COVID-19 has spurred an unemployment crisis like no other. In April, the jobless rate hit a record high of 14.7%, and while that number dropped to 13.3% in May, a deeper look into that data reveals that joblessness for the month was likely underreported.

But today, the U.S. Bureau of Labor Statistics revealed its June data, and the news is encouraging, at least at first glance. In June, the unemployment rate fell to 11.1%. Notably, a substantial number of jobs were added in the hard-hit leisure and hospitality industries. There were also significant job gains in retail, manufacturing, and education and health services.

Clearly, a declining unemployment rate is the sort of news everyone wants to hear since it may, to some extent, signal a swifter economic recovery than anticipated. But to be clear, 11.1% unemployment is still extremely high, and given the state of the COVID-19 outbreak today, we can't assume we'll enjoy as rapid a recovery as we'd like.

Man wearing apron in supermarket holding box of tomatoes

Image source: Getty Images.

Will a COVID-19 surge send jobless claims soaring again?

June's unemployment numbers may have exceeded some economists' expectations, but they also aren't totally surprising given the extent to which the economy has managed to reopen in the course of the last four weeks. But we can't gloss over a few important factors.

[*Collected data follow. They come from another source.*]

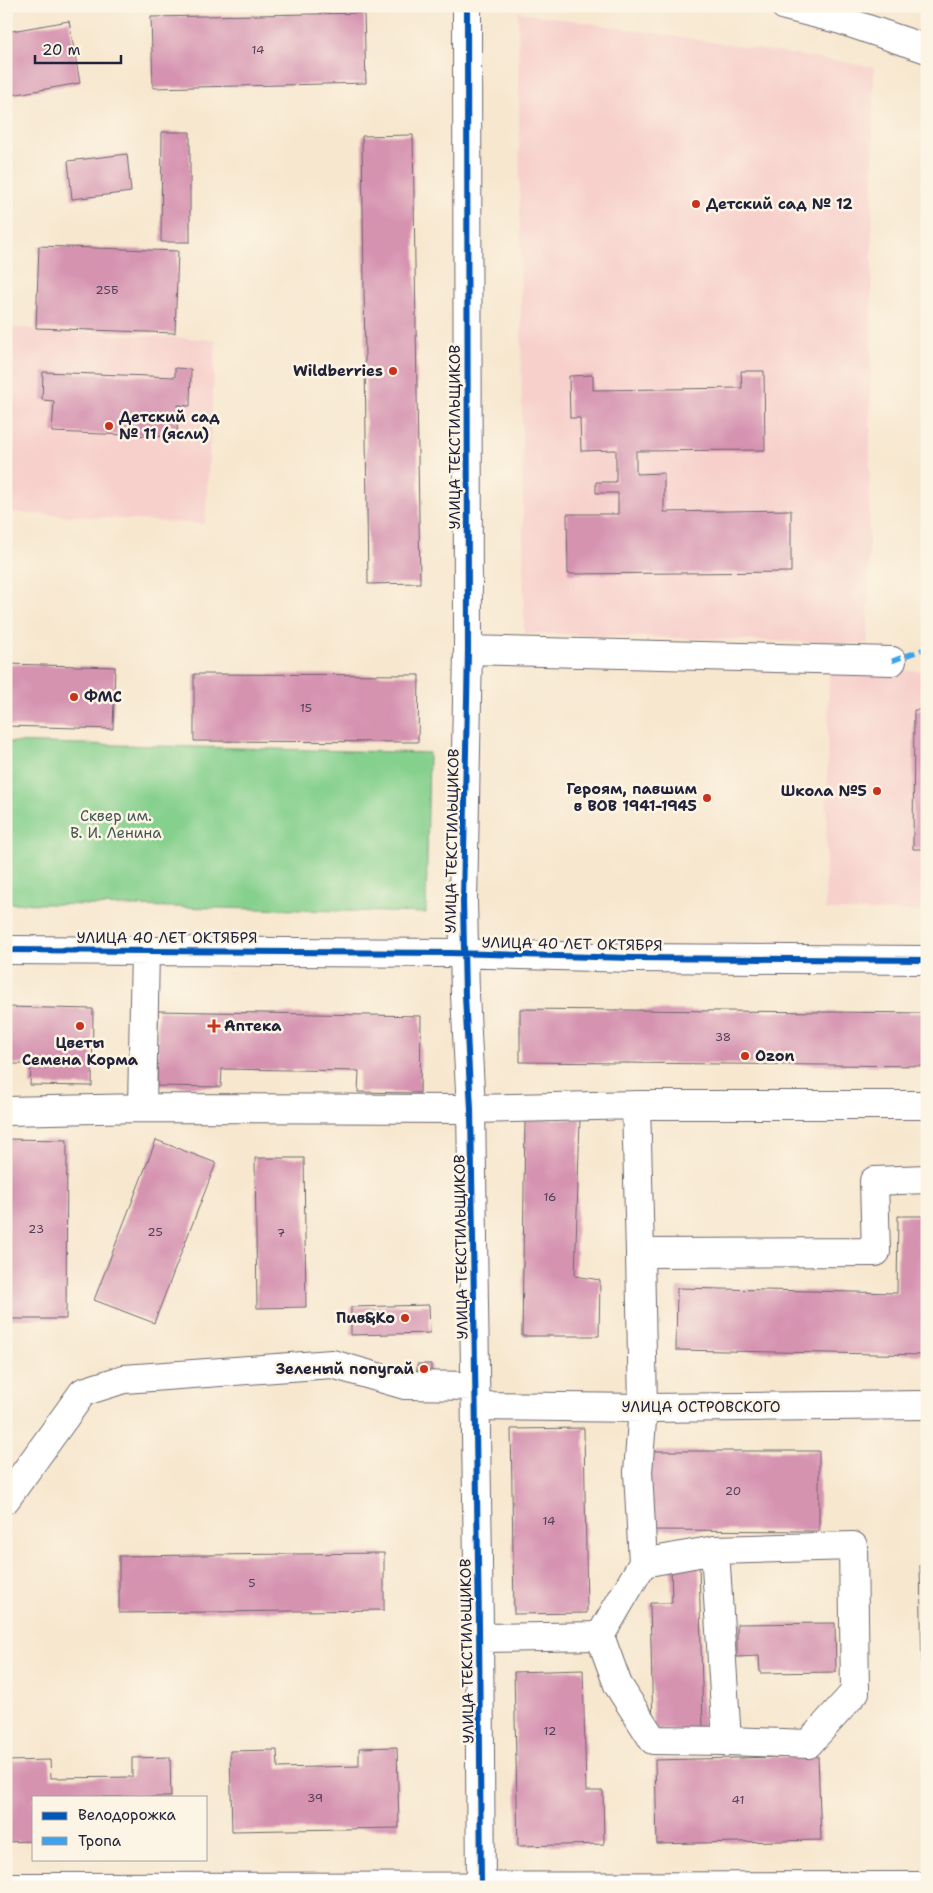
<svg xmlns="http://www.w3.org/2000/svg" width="933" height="1893" font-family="'Shantell Sans',sans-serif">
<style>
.built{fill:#f7d0cc}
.green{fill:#85d08d;stroke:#547964}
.building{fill:#d593b0}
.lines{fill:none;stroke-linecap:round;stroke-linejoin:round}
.minor-casing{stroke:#6d676f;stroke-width:30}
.minor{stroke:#fff;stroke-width:28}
.quiet{stroke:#3ea2ec;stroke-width:5;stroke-dasharray:10 5;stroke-linecap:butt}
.cycleway-casing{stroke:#fcf5e5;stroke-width:9}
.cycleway{stroke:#0057b8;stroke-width:6}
.poi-dot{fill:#c8321e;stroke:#fcf5e5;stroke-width:2}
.labels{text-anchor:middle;stroke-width:5;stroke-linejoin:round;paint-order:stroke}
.number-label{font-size:12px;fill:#4f3e58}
.poi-label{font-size:15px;font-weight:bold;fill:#22223b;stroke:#fcf5e5;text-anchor:start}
.street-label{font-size:15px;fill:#22223b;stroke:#fcf5e5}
.park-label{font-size:15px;fill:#405654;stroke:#fcf5e5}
</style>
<rect width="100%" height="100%" fill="#fcf5e5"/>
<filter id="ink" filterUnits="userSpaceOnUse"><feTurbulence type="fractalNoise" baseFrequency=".02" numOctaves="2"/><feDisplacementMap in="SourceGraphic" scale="10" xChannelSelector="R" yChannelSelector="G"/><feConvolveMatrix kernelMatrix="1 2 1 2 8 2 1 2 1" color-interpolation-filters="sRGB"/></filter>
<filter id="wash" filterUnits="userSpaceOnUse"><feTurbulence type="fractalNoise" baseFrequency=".0096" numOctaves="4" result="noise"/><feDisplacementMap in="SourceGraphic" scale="20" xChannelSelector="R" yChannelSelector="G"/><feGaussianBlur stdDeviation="1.12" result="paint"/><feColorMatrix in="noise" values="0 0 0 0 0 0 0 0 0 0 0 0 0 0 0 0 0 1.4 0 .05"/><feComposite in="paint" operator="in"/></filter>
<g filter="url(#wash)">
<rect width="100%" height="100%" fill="#f7e7cf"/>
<!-- built -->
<path class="built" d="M518 12 874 67 868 644 524 633Z
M6 327 216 340 205 524 6 512Z
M829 669 927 671V912L825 910Z"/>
<!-- green -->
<path class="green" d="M6 742 429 753 426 913 6 903Z"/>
<g id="blocks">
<!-- building -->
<path class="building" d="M364 13 366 83 153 88 151 17Z
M69 21 80 83 6 96V32Z
M162 132H190V242H161Z
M413 135 420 583 368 584 362 136Z
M127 154 131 192 72 199 68 161Z
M39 246 178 251 175 333 36 328Z
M175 368 191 369 190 406 178 405 177 437 52 432 54 401 42 400 43 372 175 377Z
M741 371H764L765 450 636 451V474L664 473V512L791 510V572L568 574 567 514H618V493H596V482H616V450L581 451 580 418H570L569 376 593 375V390L742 388Z
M6 664 115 667 113 729 6 726Z
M194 674 419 675 418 742 194 741Z
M914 710H927V849H913Z
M6 1007 93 1009 92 1086 30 1085 31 1064H6Z
M520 1009 927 1013V1066L520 1062Z
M158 1011 421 1016 420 1093 358 1092 359 1071 222 1069 221 1087 157 1086Z
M525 1119H580L575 1276 600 1280 599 1336H522Z
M6 1139 67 1140 66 1319H6Z
M156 1140 216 1163 154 1323 94 1300Z
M255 1158H304L306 1307 257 1308Z
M898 1216H927V1355L676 1350 677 1288 897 1293Z
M429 1305 430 1333 351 1335V1307Z
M417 1364H431V1373L417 1374Z
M584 1428 587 1613 514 1614 511 1429Z
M648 1451H819V1531L648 1530Z
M384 1553V1610L119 1613V1556Z
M699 1564 703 1729 653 1730 650 1603H672L671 1565Z
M920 1565H927V1673H922Z
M835 1623 836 1672 760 1673 759 1656 737 1657V1624Z
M583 1670 586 1791H603L604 1844 518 1846 514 1672Z
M397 1747 399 1828 232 1831 230 1751 277 1750 278 1768 359 1766V1748Z
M818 1756 821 1840 657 1844 655 1760Z
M170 1757 171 1797H34V1841L6 1842V1761L50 1760 51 1778 132 1777V1758Z"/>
</g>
</g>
<g filter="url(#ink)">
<use href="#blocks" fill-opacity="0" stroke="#6d676f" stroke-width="1"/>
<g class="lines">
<defs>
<path id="minor" d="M467 6 468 650 463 902 465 995 471 1109 479 1627 481 1887
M785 6 841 20 927 49
M468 650 892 661
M6 950 451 953 632 958 927 960
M142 1108 145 950
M6 1111 142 1108 471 1109 636 1105
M640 1253 636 1105H927
M476 1406 643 1408 927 1405
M6 1499 83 1392 124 1379 332 1364 405 1385 475 1386
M715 1550 853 1546 855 1692 808 1744 727 1741
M643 1563 638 1472 643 1408 640 1253 876 1252 874 1181 927 1179
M480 1638 600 1636 643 1563 715 1550 727 1741 653 1740 618 1685 600 1636
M11 1887 927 1886"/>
</defs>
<!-- minor casing -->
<use href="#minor" class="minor-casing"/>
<!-- minor -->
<use href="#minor" class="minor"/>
<!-- quiet -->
<path class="quiet" d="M892 661 927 648"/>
<defs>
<path id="cycleway" d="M467 6 468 650 463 902 465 995 471 1109 479 1627 481 1887
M6 950 451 953 632 958 927 960"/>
</defs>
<!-- cycleway casing -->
<use href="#cycleway" class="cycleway-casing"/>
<!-- cycleway -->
<use href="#cycleway" class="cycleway"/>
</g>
</g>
<!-- markers -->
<g class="poi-dot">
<circle cx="696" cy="204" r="5"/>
<circle cx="393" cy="371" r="5"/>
<circle cx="109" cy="426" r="5"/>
<circle cx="74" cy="697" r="5"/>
<circle cx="877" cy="791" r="5"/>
<circle cx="707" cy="798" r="5"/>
<circle cx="80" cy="1026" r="5"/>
<path d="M211.5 1018.5h5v5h5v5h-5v5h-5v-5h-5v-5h5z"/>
<circle cx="745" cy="1056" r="5"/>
<circle cx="405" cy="1318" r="5"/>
<circle cx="424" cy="1369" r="5"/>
</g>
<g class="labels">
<!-- number labels -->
<g class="number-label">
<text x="258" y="54">14</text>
<text x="107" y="294">25Б</text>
<text x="306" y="712">15</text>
<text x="723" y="1041">38</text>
<text x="550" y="1201">16</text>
<text x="36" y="1233">23</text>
<text x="155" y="1236">25</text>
<text x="281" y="1237">7</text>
<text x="733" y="1495">20</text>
<text x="549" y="1525">14</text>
<text x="252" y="1587">5</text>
<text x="550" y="1735">12</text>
<text x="315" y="1802">39</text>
<text x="738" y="1804">41</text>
</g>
<!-- poi labels -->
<g class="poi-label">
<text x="706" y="209">Детский сад № 12</text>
<text x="383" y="376" text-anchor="end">Wildberries</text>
<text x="119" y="422">Детский сад<tspan x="119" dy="17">№ 11 (ясли)</tspan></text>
<text x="84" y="702">ФМС</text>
<text x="697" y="794" text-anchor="end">Героям, павшим<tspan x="697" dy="17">в ВОВ 1941-1945</tspan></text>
<text x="867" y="796" text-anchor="end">Школа №5</text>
<text x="224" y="1031">Аптека</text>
<text x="80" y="1048" text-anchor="middle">Цветы<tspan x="80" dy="17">Семена Корма</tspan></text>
<text x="755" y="1061">Ozon</text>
<text x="395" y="1323" text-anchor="end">Пив&amp;Ко</text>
<text x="414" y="1374" text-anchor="end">Зеленый попугай</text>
</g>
<!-- street labels -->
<g class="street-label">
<text transform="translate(455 437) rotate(-90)" y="5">УЛИЦА ТЕКСТИЛЬЩИКОВ</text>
<text transform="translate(452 841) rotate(-89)" y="5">УЛИЦА ТЕКСТИЛЬЩИКОВ</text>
<text x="167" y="943">УЛИЦА 40 ЛЕТ ОКТЯБРЯ</text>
<text transform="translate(572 944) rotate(1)" y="5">УЛИЦА 40 ЛЕТ ОКТЯБРЯ</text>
<text transform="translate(461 1247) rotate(-91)" y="5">УЛИЦА ТЕКСТИЛЬЩИКОВ</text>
<text x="701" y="1412">УЛИЦА ОСТРОВСКОГО</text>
<text transform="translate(467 1651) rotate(-91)" y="5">УЛИЦА ТЕКСТИЛЬЩИКОВ</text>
</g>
<!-- park labels -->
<g class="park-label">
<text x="116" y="821">Сквер им.<tspan x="116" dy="17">В. И. Ленина</tspan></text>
</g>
</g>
<!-- margin -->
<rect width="933" height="1893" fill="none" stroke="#fcf5e5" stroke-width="25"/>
<!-- legend -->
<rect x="32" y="1796" width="175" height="65" fill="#fcf5e5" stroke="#a5a1a1"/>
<rect x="42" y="1812" width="25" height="8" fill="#0057b8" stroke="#a5a1a1"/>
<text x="78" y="1820" font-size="15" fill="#22223b">Велодорожка</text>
<rect x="42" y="1837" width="25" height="8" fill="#3ea2ec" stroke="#a5a1a1"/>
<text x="78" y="1846" font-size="15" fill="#22223b">Тропа</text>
<!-- scale -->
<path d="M35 55v8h86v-8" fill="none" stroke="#22223b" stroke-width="2.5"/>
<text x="42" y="55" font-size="15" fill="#22223b" stroke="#fcf5e5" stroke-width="4" paint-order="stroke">20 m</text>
</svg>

First, we're still grappling with recession-level joblessness. Back in February, the unemployment rate was just 3.5%, which means the jobless rate is still up 7.6 percentage points from that level.

Second, many states are seeing unprecedented numbers of COVID-19 cases, and with that could come additional restrictions and closures. Arizona, for example, is shutting down bars, gyms, and theaters, while California is forcing indoor businesses, including wineries and restaurants, to close their doors for three weeks. And in Texas, bars have been shuttered and restaurant capacity is being limited.

If the outbreak worsens, we could see additional shutdowns that mimic the lockdown conditions Americans endured earlier in the year. And that, in turn, could cause the jobless rate to climb next month and beyond.

And third, let's not forget that many small businesses are reaching the point where they've exhausted their PPP loans, many of which were disbursed in April and May. Even if those same businesses aren't ordered to close in the coming weeks or months, they may not have the revenue to retain staff.

Therefore, while June's lower unemployment rate is a positive development, it does not, by any means, signify the end of our recession. Furthermore, at a time when millions of Americans are struggling financially, we need to hope that lawmakers don't use June's numbers to put the brakes on a COVID-19 relief package to follow March's CARES Act. Democrats and Republicans are already at odds about a second stimulus payment, and they're also debating the merits of extending boosted unemployment benefits beyond July, when they're initially set to expire.

A decline in unemployment could tip the scales toward less relief at a time when so many Americans are still extremely desperate for it.